When you arrive, you’ll be at a viewing point that overlooks a section of the ruins, and the valley behind — absolutely beautiful.

You’ll then head down a path that takes you into the ruins. There is a designed path that you will follow through the ruins, going clockwise. The following are some of the highlights you’ll get to see and experience as you walk through the ruins of Medina Azahara:

Main Government Building

One of the most well-preserved structures is this area is this building with multiple archways. Scientists believe this was used as an administrative government building.

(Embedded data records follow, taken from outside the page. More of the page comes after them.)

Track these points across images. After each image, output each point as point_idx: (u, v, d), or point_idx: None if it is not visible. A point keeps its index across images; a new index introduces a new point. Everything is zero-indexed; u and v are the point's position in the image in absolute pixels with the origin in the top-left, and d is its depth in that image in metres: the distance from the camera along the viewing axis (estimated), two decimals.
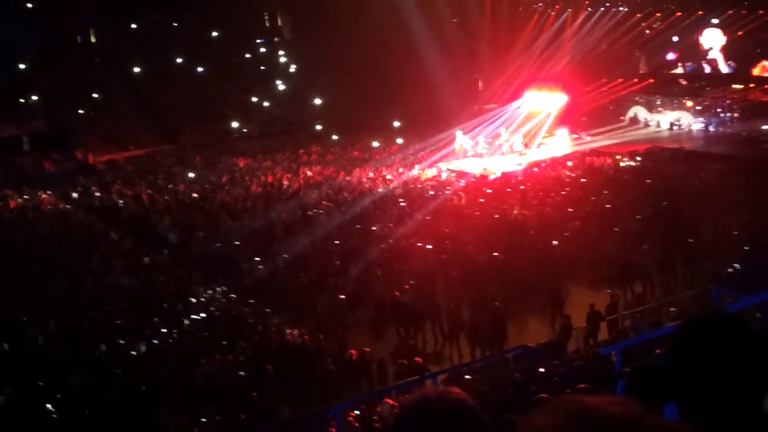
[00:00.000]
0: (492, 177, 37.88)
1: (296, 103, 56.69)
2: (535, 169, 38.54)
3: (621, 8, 51.31)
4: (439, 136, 47.30)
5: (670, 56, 51.59)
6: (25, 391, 17.64)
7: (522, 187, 34.82)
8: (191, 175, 43.33)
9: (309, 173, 41.77)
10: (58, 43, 55.96)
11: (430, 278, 25.64)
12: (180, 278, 26.58)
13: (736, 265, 23.07)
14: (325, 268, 26.67)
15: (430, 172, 40.71)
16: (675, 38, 50.80)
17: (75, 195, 40.50)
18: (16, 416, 16.54)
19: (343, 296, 24.39)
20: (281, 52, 61.24)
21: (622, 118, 49.15)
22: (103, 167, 46.13)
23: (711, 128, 44.79)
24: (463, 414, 1.88)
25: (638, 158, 39.00)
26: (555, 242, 26.72)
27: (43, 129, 49.58)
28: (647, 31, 52.02)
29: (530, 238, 27.44)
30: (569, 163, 39.24)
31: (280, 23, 64.53)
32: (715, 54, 48.73)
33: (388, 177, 39.87)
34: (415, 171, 40.97)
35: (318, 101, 56.51)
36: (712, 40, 48.77)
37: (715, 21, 48.59)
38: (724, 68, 48.74)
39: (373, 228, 30.49)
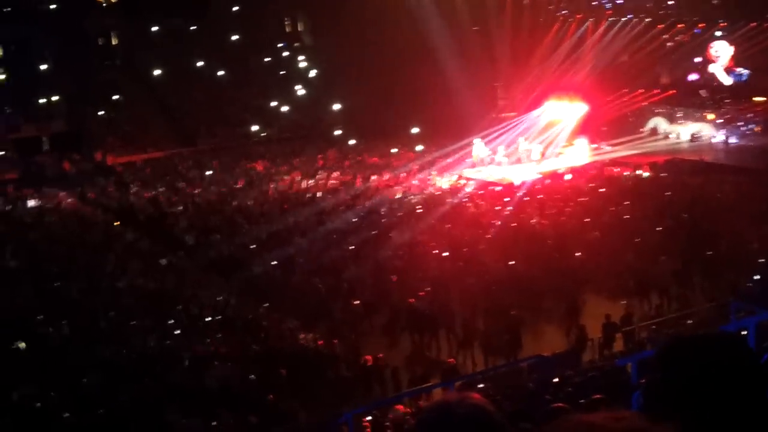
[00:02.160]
0: (510, 185, 37.72)
1: (315, 108, 56.72)
2: (548, 181, 38.31)
3: (643, 18, 51.04)
4: (458, 144, 47.20)
5: (692, 77, 51.25)
6: (39, 390, 17.68)
7: (540, 196, 34.70)
8: (209, 178, 43.48)
9: (327, 179, 41.79)
10: (79, 44, 56.33)
11: (446, 285, 25.57)
12: (196, 280, 26.61)
13: (756, 278, 22.88)
14: (341, 274, 26.66)
15: (448, 180, 40.62)
16: (697, 59, 50.45)
17: (93, 196, 40.73)
18: (29, 415, 16.58)
19: (357, 302, 24.36)
20: (301, 57, 61.30)
21: (641, 129, 48.91)
22: (122, 169, 46.34)
23: (732, 141, 44.49)
24: (483, 419, 1.90)
25: (658, 170, 38.78)
26: (578, 254, 26.53)
27: (63, 130, 49.91)
28: (669, 44, 51.80)
29: (547, 248, 27.30)
30: (589, 173, 39.13)
31: (300, 28, 64.63)
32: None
33: (406, 184, 39.82)
34: (433, 178, 40.90)
35: (337, 106, 56.55)
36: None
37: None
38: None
39: (390, 234, 30.45)
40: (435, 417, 1.93)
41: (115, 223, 34.89)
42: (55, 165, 46.73)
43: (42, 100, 50.85)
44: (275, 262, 28.16)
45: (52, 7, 58.67)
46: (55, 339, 20.97)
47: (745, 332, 10.72)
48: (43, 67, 54.09)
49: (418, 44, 48.81)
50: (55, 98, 51.28)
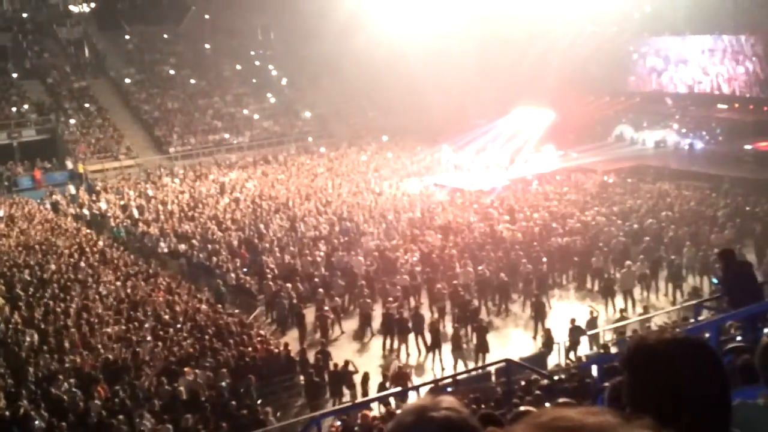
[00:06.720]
0: (479, 192, 38.06)
1: (287, 116, 56.91)
2: (516, 187, 38.71)
3: (610, 28, 51.55)
4: (427, 151, 47.62)
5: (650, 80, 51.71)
6: (10, 399, 17.74)
7: (508, 203, 35.08)
8: (181, 185, 43.52)
9: (298, 186, 41.95)
10: (51, 52, 56.21)
11: (416, 291, 25.95)
12: (167, 287, 26.69)
13: (716, 281, 23.28)
14: (312, 280, 26.91)
15: (418, 187, 40.90)
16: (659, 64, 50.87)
17: (64, 204, 40.64)
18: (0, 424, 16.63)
19: (328, 308, 24.60)
20: (273, 66, 61.47)
21: (608, 137, 49.40)
22: (93, 176, 46.21)
23: (696, 147, 45.10)
24: (459, 423, 1.90)
25: (623, 176, 39.31)
26: (545, 258, 26.94)
27: (34, 137, 49.61)
28: (635, 55, 52.52)
29: (515, 253, 27.67)
30: (557, 178, 39.61)
31: (272, 37, 64.84)
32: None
33: (377, 190, 40.07)
34: (403, 185, 41.17)
35: (308, 114, 56.76)
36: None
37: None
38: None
39: (361, 241, 30.74)
40: (411, 421, 1.90)
41: (87, 231, 34.87)
42: (26, 173, 46.50)
43: (14, 108, 50.52)
44: (246, 269, 28.43)
45: (25, 15, 58.66)
46: (24, 347, 21.02)
47: (708, 335, 10.98)
48: (15, 74, 53.82)
49: (388, 53, 49.14)
50: (26, 106, 50.98)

This ruined building is SUPER cool and for me was the visual highlight of the entire archeological site.

City Gates

A little bit farther from this administrative building are the ruins of what appears to be the city gates. These arches are very similar to what you’ll find in the Mezquita in Cordoba, with the candy cane stripes at the top of the arches.

The Ruins of Smaller Rooms

The Garden Grove

There are a variety of trees (palm, orange, and others) planted:

The Stables

Scientists believe these stables housed beween 25-30 horses.

Reception Hall for the Prime Minister

Other Smaller Private and Public Rooms:

This beautiful archway is tucked away behind some ruins, and is only visible from farther away:

After You’re Done at the Medina Azahara Archeological Site

You’ll wait to board the shuttle back to the Visitor’s Center and parking lot, where you can pick up your transportation and head out.

Visiting Castillo de Almodovar del Rio

When visiting Medina Azahara, I’d highly recommend also stopping at Castillo de Almodovar del Rio as well. It’s only another 20 minutes farther to the castle from the medina. The castle is perched right on the top of a hill and is just the most stereotypical type of castle you could imagine, in all the best ways.

How Long Do You Need to Visit Medinat Al-Azhra?

I would recommend planning for about 2-3 hours total to visit Medina Azahara. That gives you time to peruse the museum, wait for the shuttle, explore the ruins, and wait for the return shuttle back out.

Is Medina Azahara Worth Visiting – Final Thoughts

If you have a spare couple of hours in your Southern Spain itinerary, then I absolutely think Medina Azahara is worth visiting. It is extremely cool to see the ruins of the old Caliphate city, the site is pretty large, and some parts of the ruins are fairly well-preserved.

This is also a pretty unique place to visit in southern Spain, a region that is full of gorgeous palaces in the height of their splendor.